C’est Elephant Films qui nous permet aujourd’hui de revoir Ben & Charlie en Haute-Définition : le film est disponible depuis le 7 janvier au cœur de la bien nommée « Vendetta Collezione », une collection qui, comme son nom l’indique, est entièrement dédiée au western spaghetti. Côté Blu-ray, le master n’est certes pas exempt de quelques défauts : le piqué manque un peu de finesse, et le master souffre encore de quelques petites imperfections. Cependant, l’upgrade par rapport au DVD de 2005 est tout à fait réel et plutôt impressionnant : le rendu global est extrêmement satisfaisant et, en plus d’afficher des couleurs et des contrastes solides, s’avère d’une stabilité exemplaire.
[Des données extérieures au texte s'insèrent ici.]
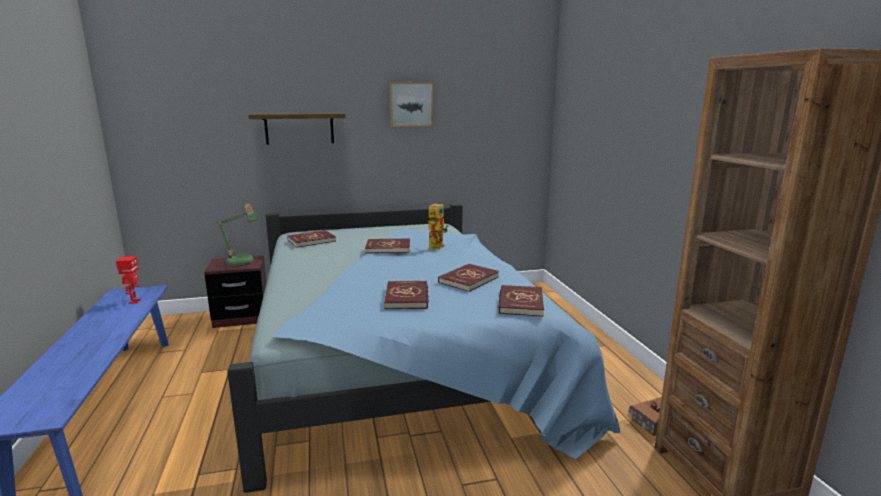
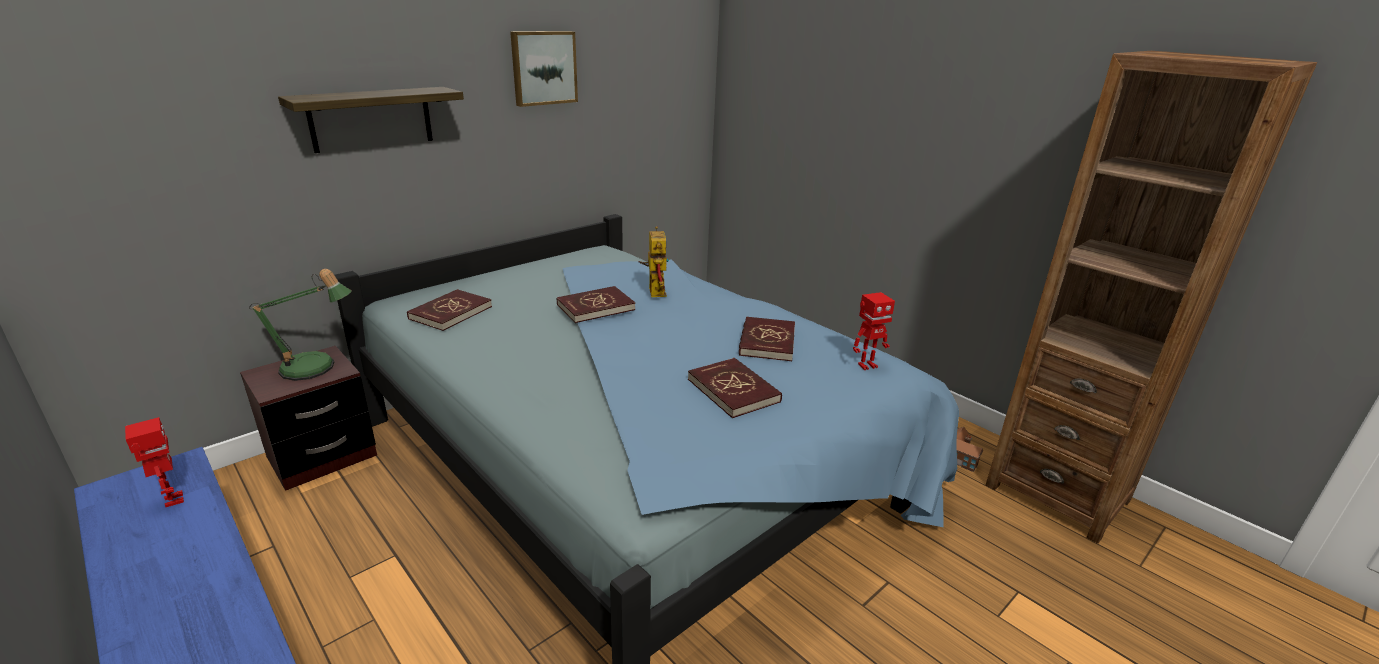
camera: 30 degrees left, 10 degrees up
red book [498,285,544,317] -> toy robot [853,292,895,370]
De plus, le film nous est proposé dans deux montages : la version cinéma, sortie dans les salles françaises en 1973, et la version intégrale. Côté son, nous aurons droit à trois mixages en DTS-HD Master Audio 2.0 (version italienne, version anglaise et version française), et l’immersion sonore se fait sans problème. Pour les amateurs, on notera que la VF n’est disponible que sur la version cinéma, et sera entrecoupée de passages en VO si vous choisissez la version intégrale du film. On notera quelques bugs sonores si vous choisissez cette version, les deux bandes-son se « superposant » l’une sur l’autre, notamment lors de la séquence de la première partie de poker au début du film, avant que Ben (Giuliano Gemma) ne soit renvoyé en prison.
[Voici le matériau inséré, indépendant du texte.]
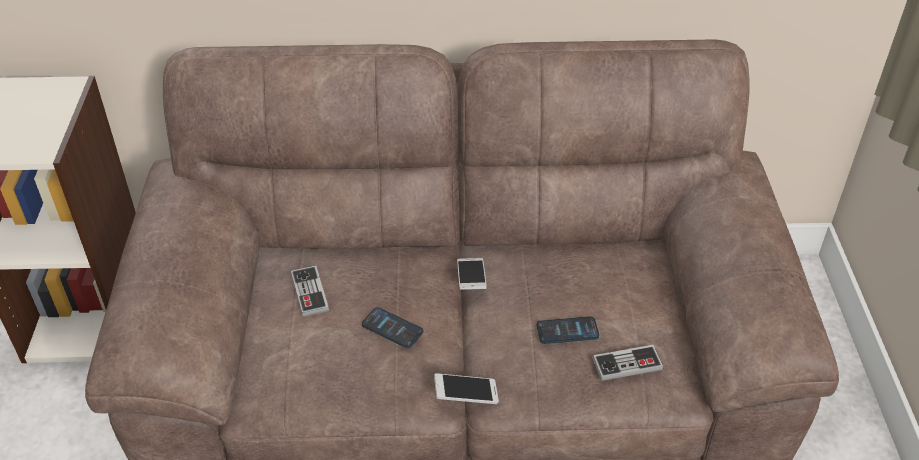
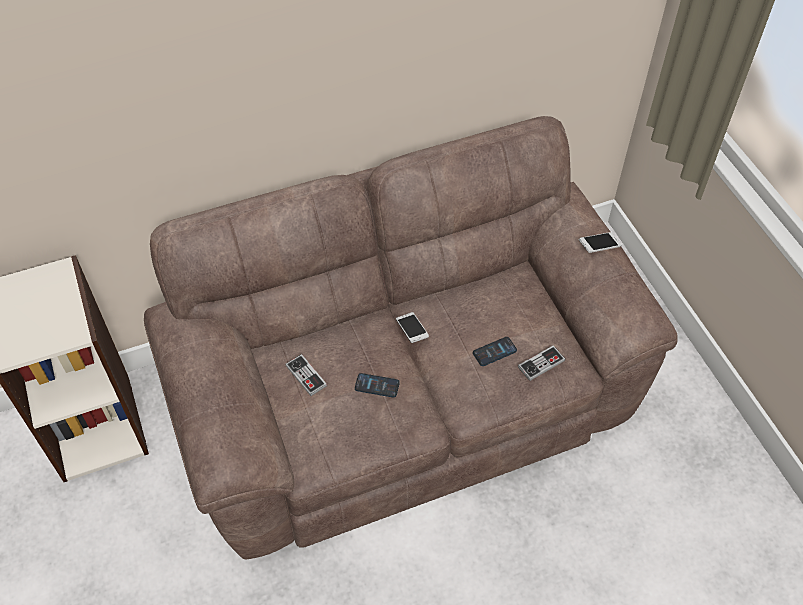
camera: 20 degrees left, 10 degrees up
phone [434,373,499,404] -> phone moved to [579,232,621,253]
L’ensemble est donc globalement tout à fait convaincant, en dépit d’un encodage en 1080i sur la version « cinéma ». La version intégrale du film est quant à elle bel et bien proposée en 1080p. Un panneau avant le film précise que la version cinéma a été amputée de dix minutes. Une rapide comparaison des timelines des deux montages de Ben & Charlie nous permet cela dit d’affirmer que la différence n’est pas réellement de dix minutes. La version « courte » dure 1h44, en 1080i, c’est-à-dire avec un défilement à 25 images/seconde. La version « longue » dure 1h52, en 1080p, donc avec un défilement à 24 images/seconde. Si on remet les deux montages de Ben & Charlie à la même vitesse de défilement, la différence entre les deux montages n’équivaut ni à 10 minutes, ni à 8 minutes, mais va plutôt chercher dans les 4 minutes d’écart.
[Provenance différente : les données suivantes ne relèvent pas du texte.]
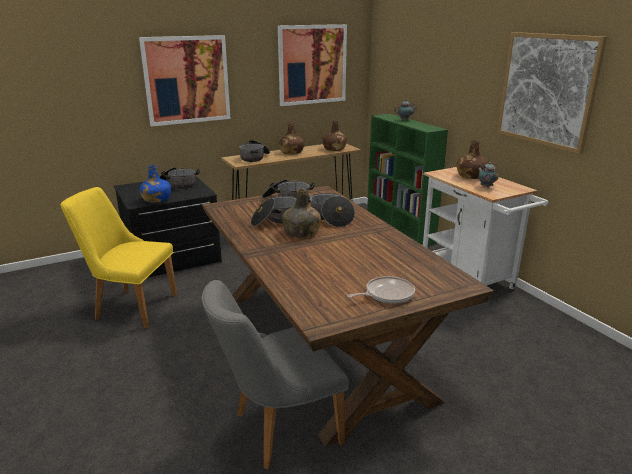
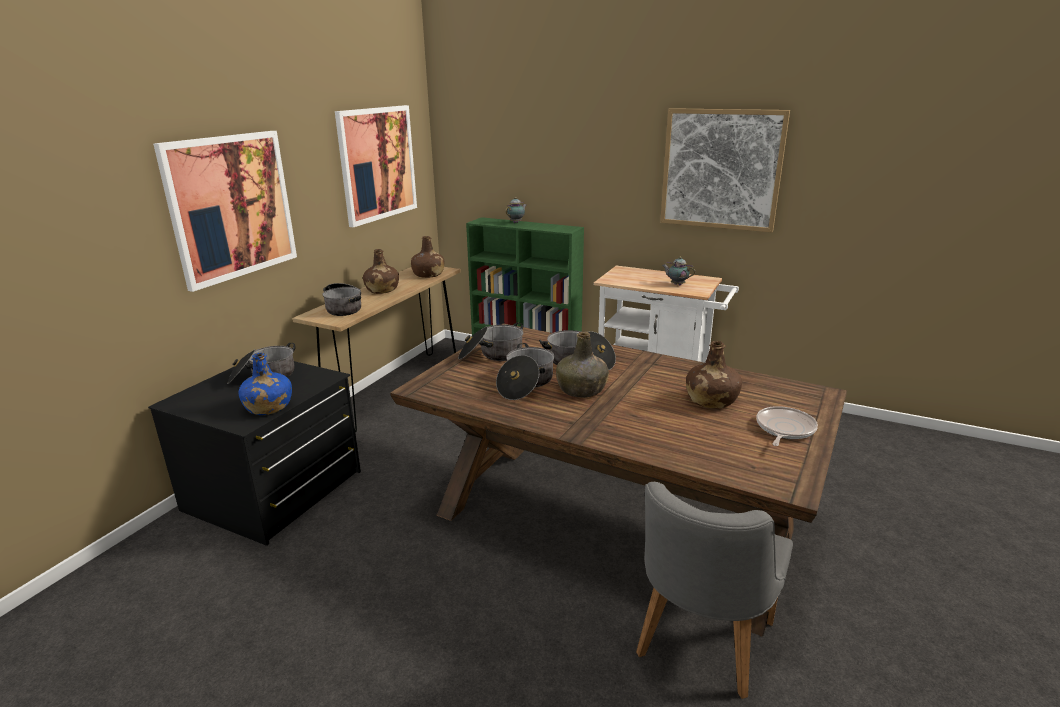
camera: 35 degrees left, 0 degrees up
yellow chair [61,187,177,328] -> none
brown bottle [457,140,489,179] -> brown bottle moved to [686,341,742,408]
Dans la section suppléments, l’éditeur nous propose, en plus des traditionnelles bandes-annonces des films de la collection, on trouvera une présentation du film par Gérald Duchaussoy (15 minutes). Il commencera à qualifier Ben & Charlie d’épitome du western à l’italienne, reviendra sur les qualités de technicien de Michele Lupo, ainsi que sur la notion de « buddy movie ». Il confirmera que l’inspiration principale du film vient de Trinita, mais soulignera que d’autres voies auraient été possibles étant donné les thématiques du film, notamment dans l’exploitation des idées politiques caressées par l’intrigue (recherche du profit…). Enfin, il évoquera l’influence incontournable de Sergio Leone sur le film. Pour terminer, on notera que comme chaque titre de cette nouvelle vague de la « Vendetta Collezione », Ben & Charlie nous est présenté dans un beau FuturePak métallique, et contient un livret de 24 pages signé Alain Petit.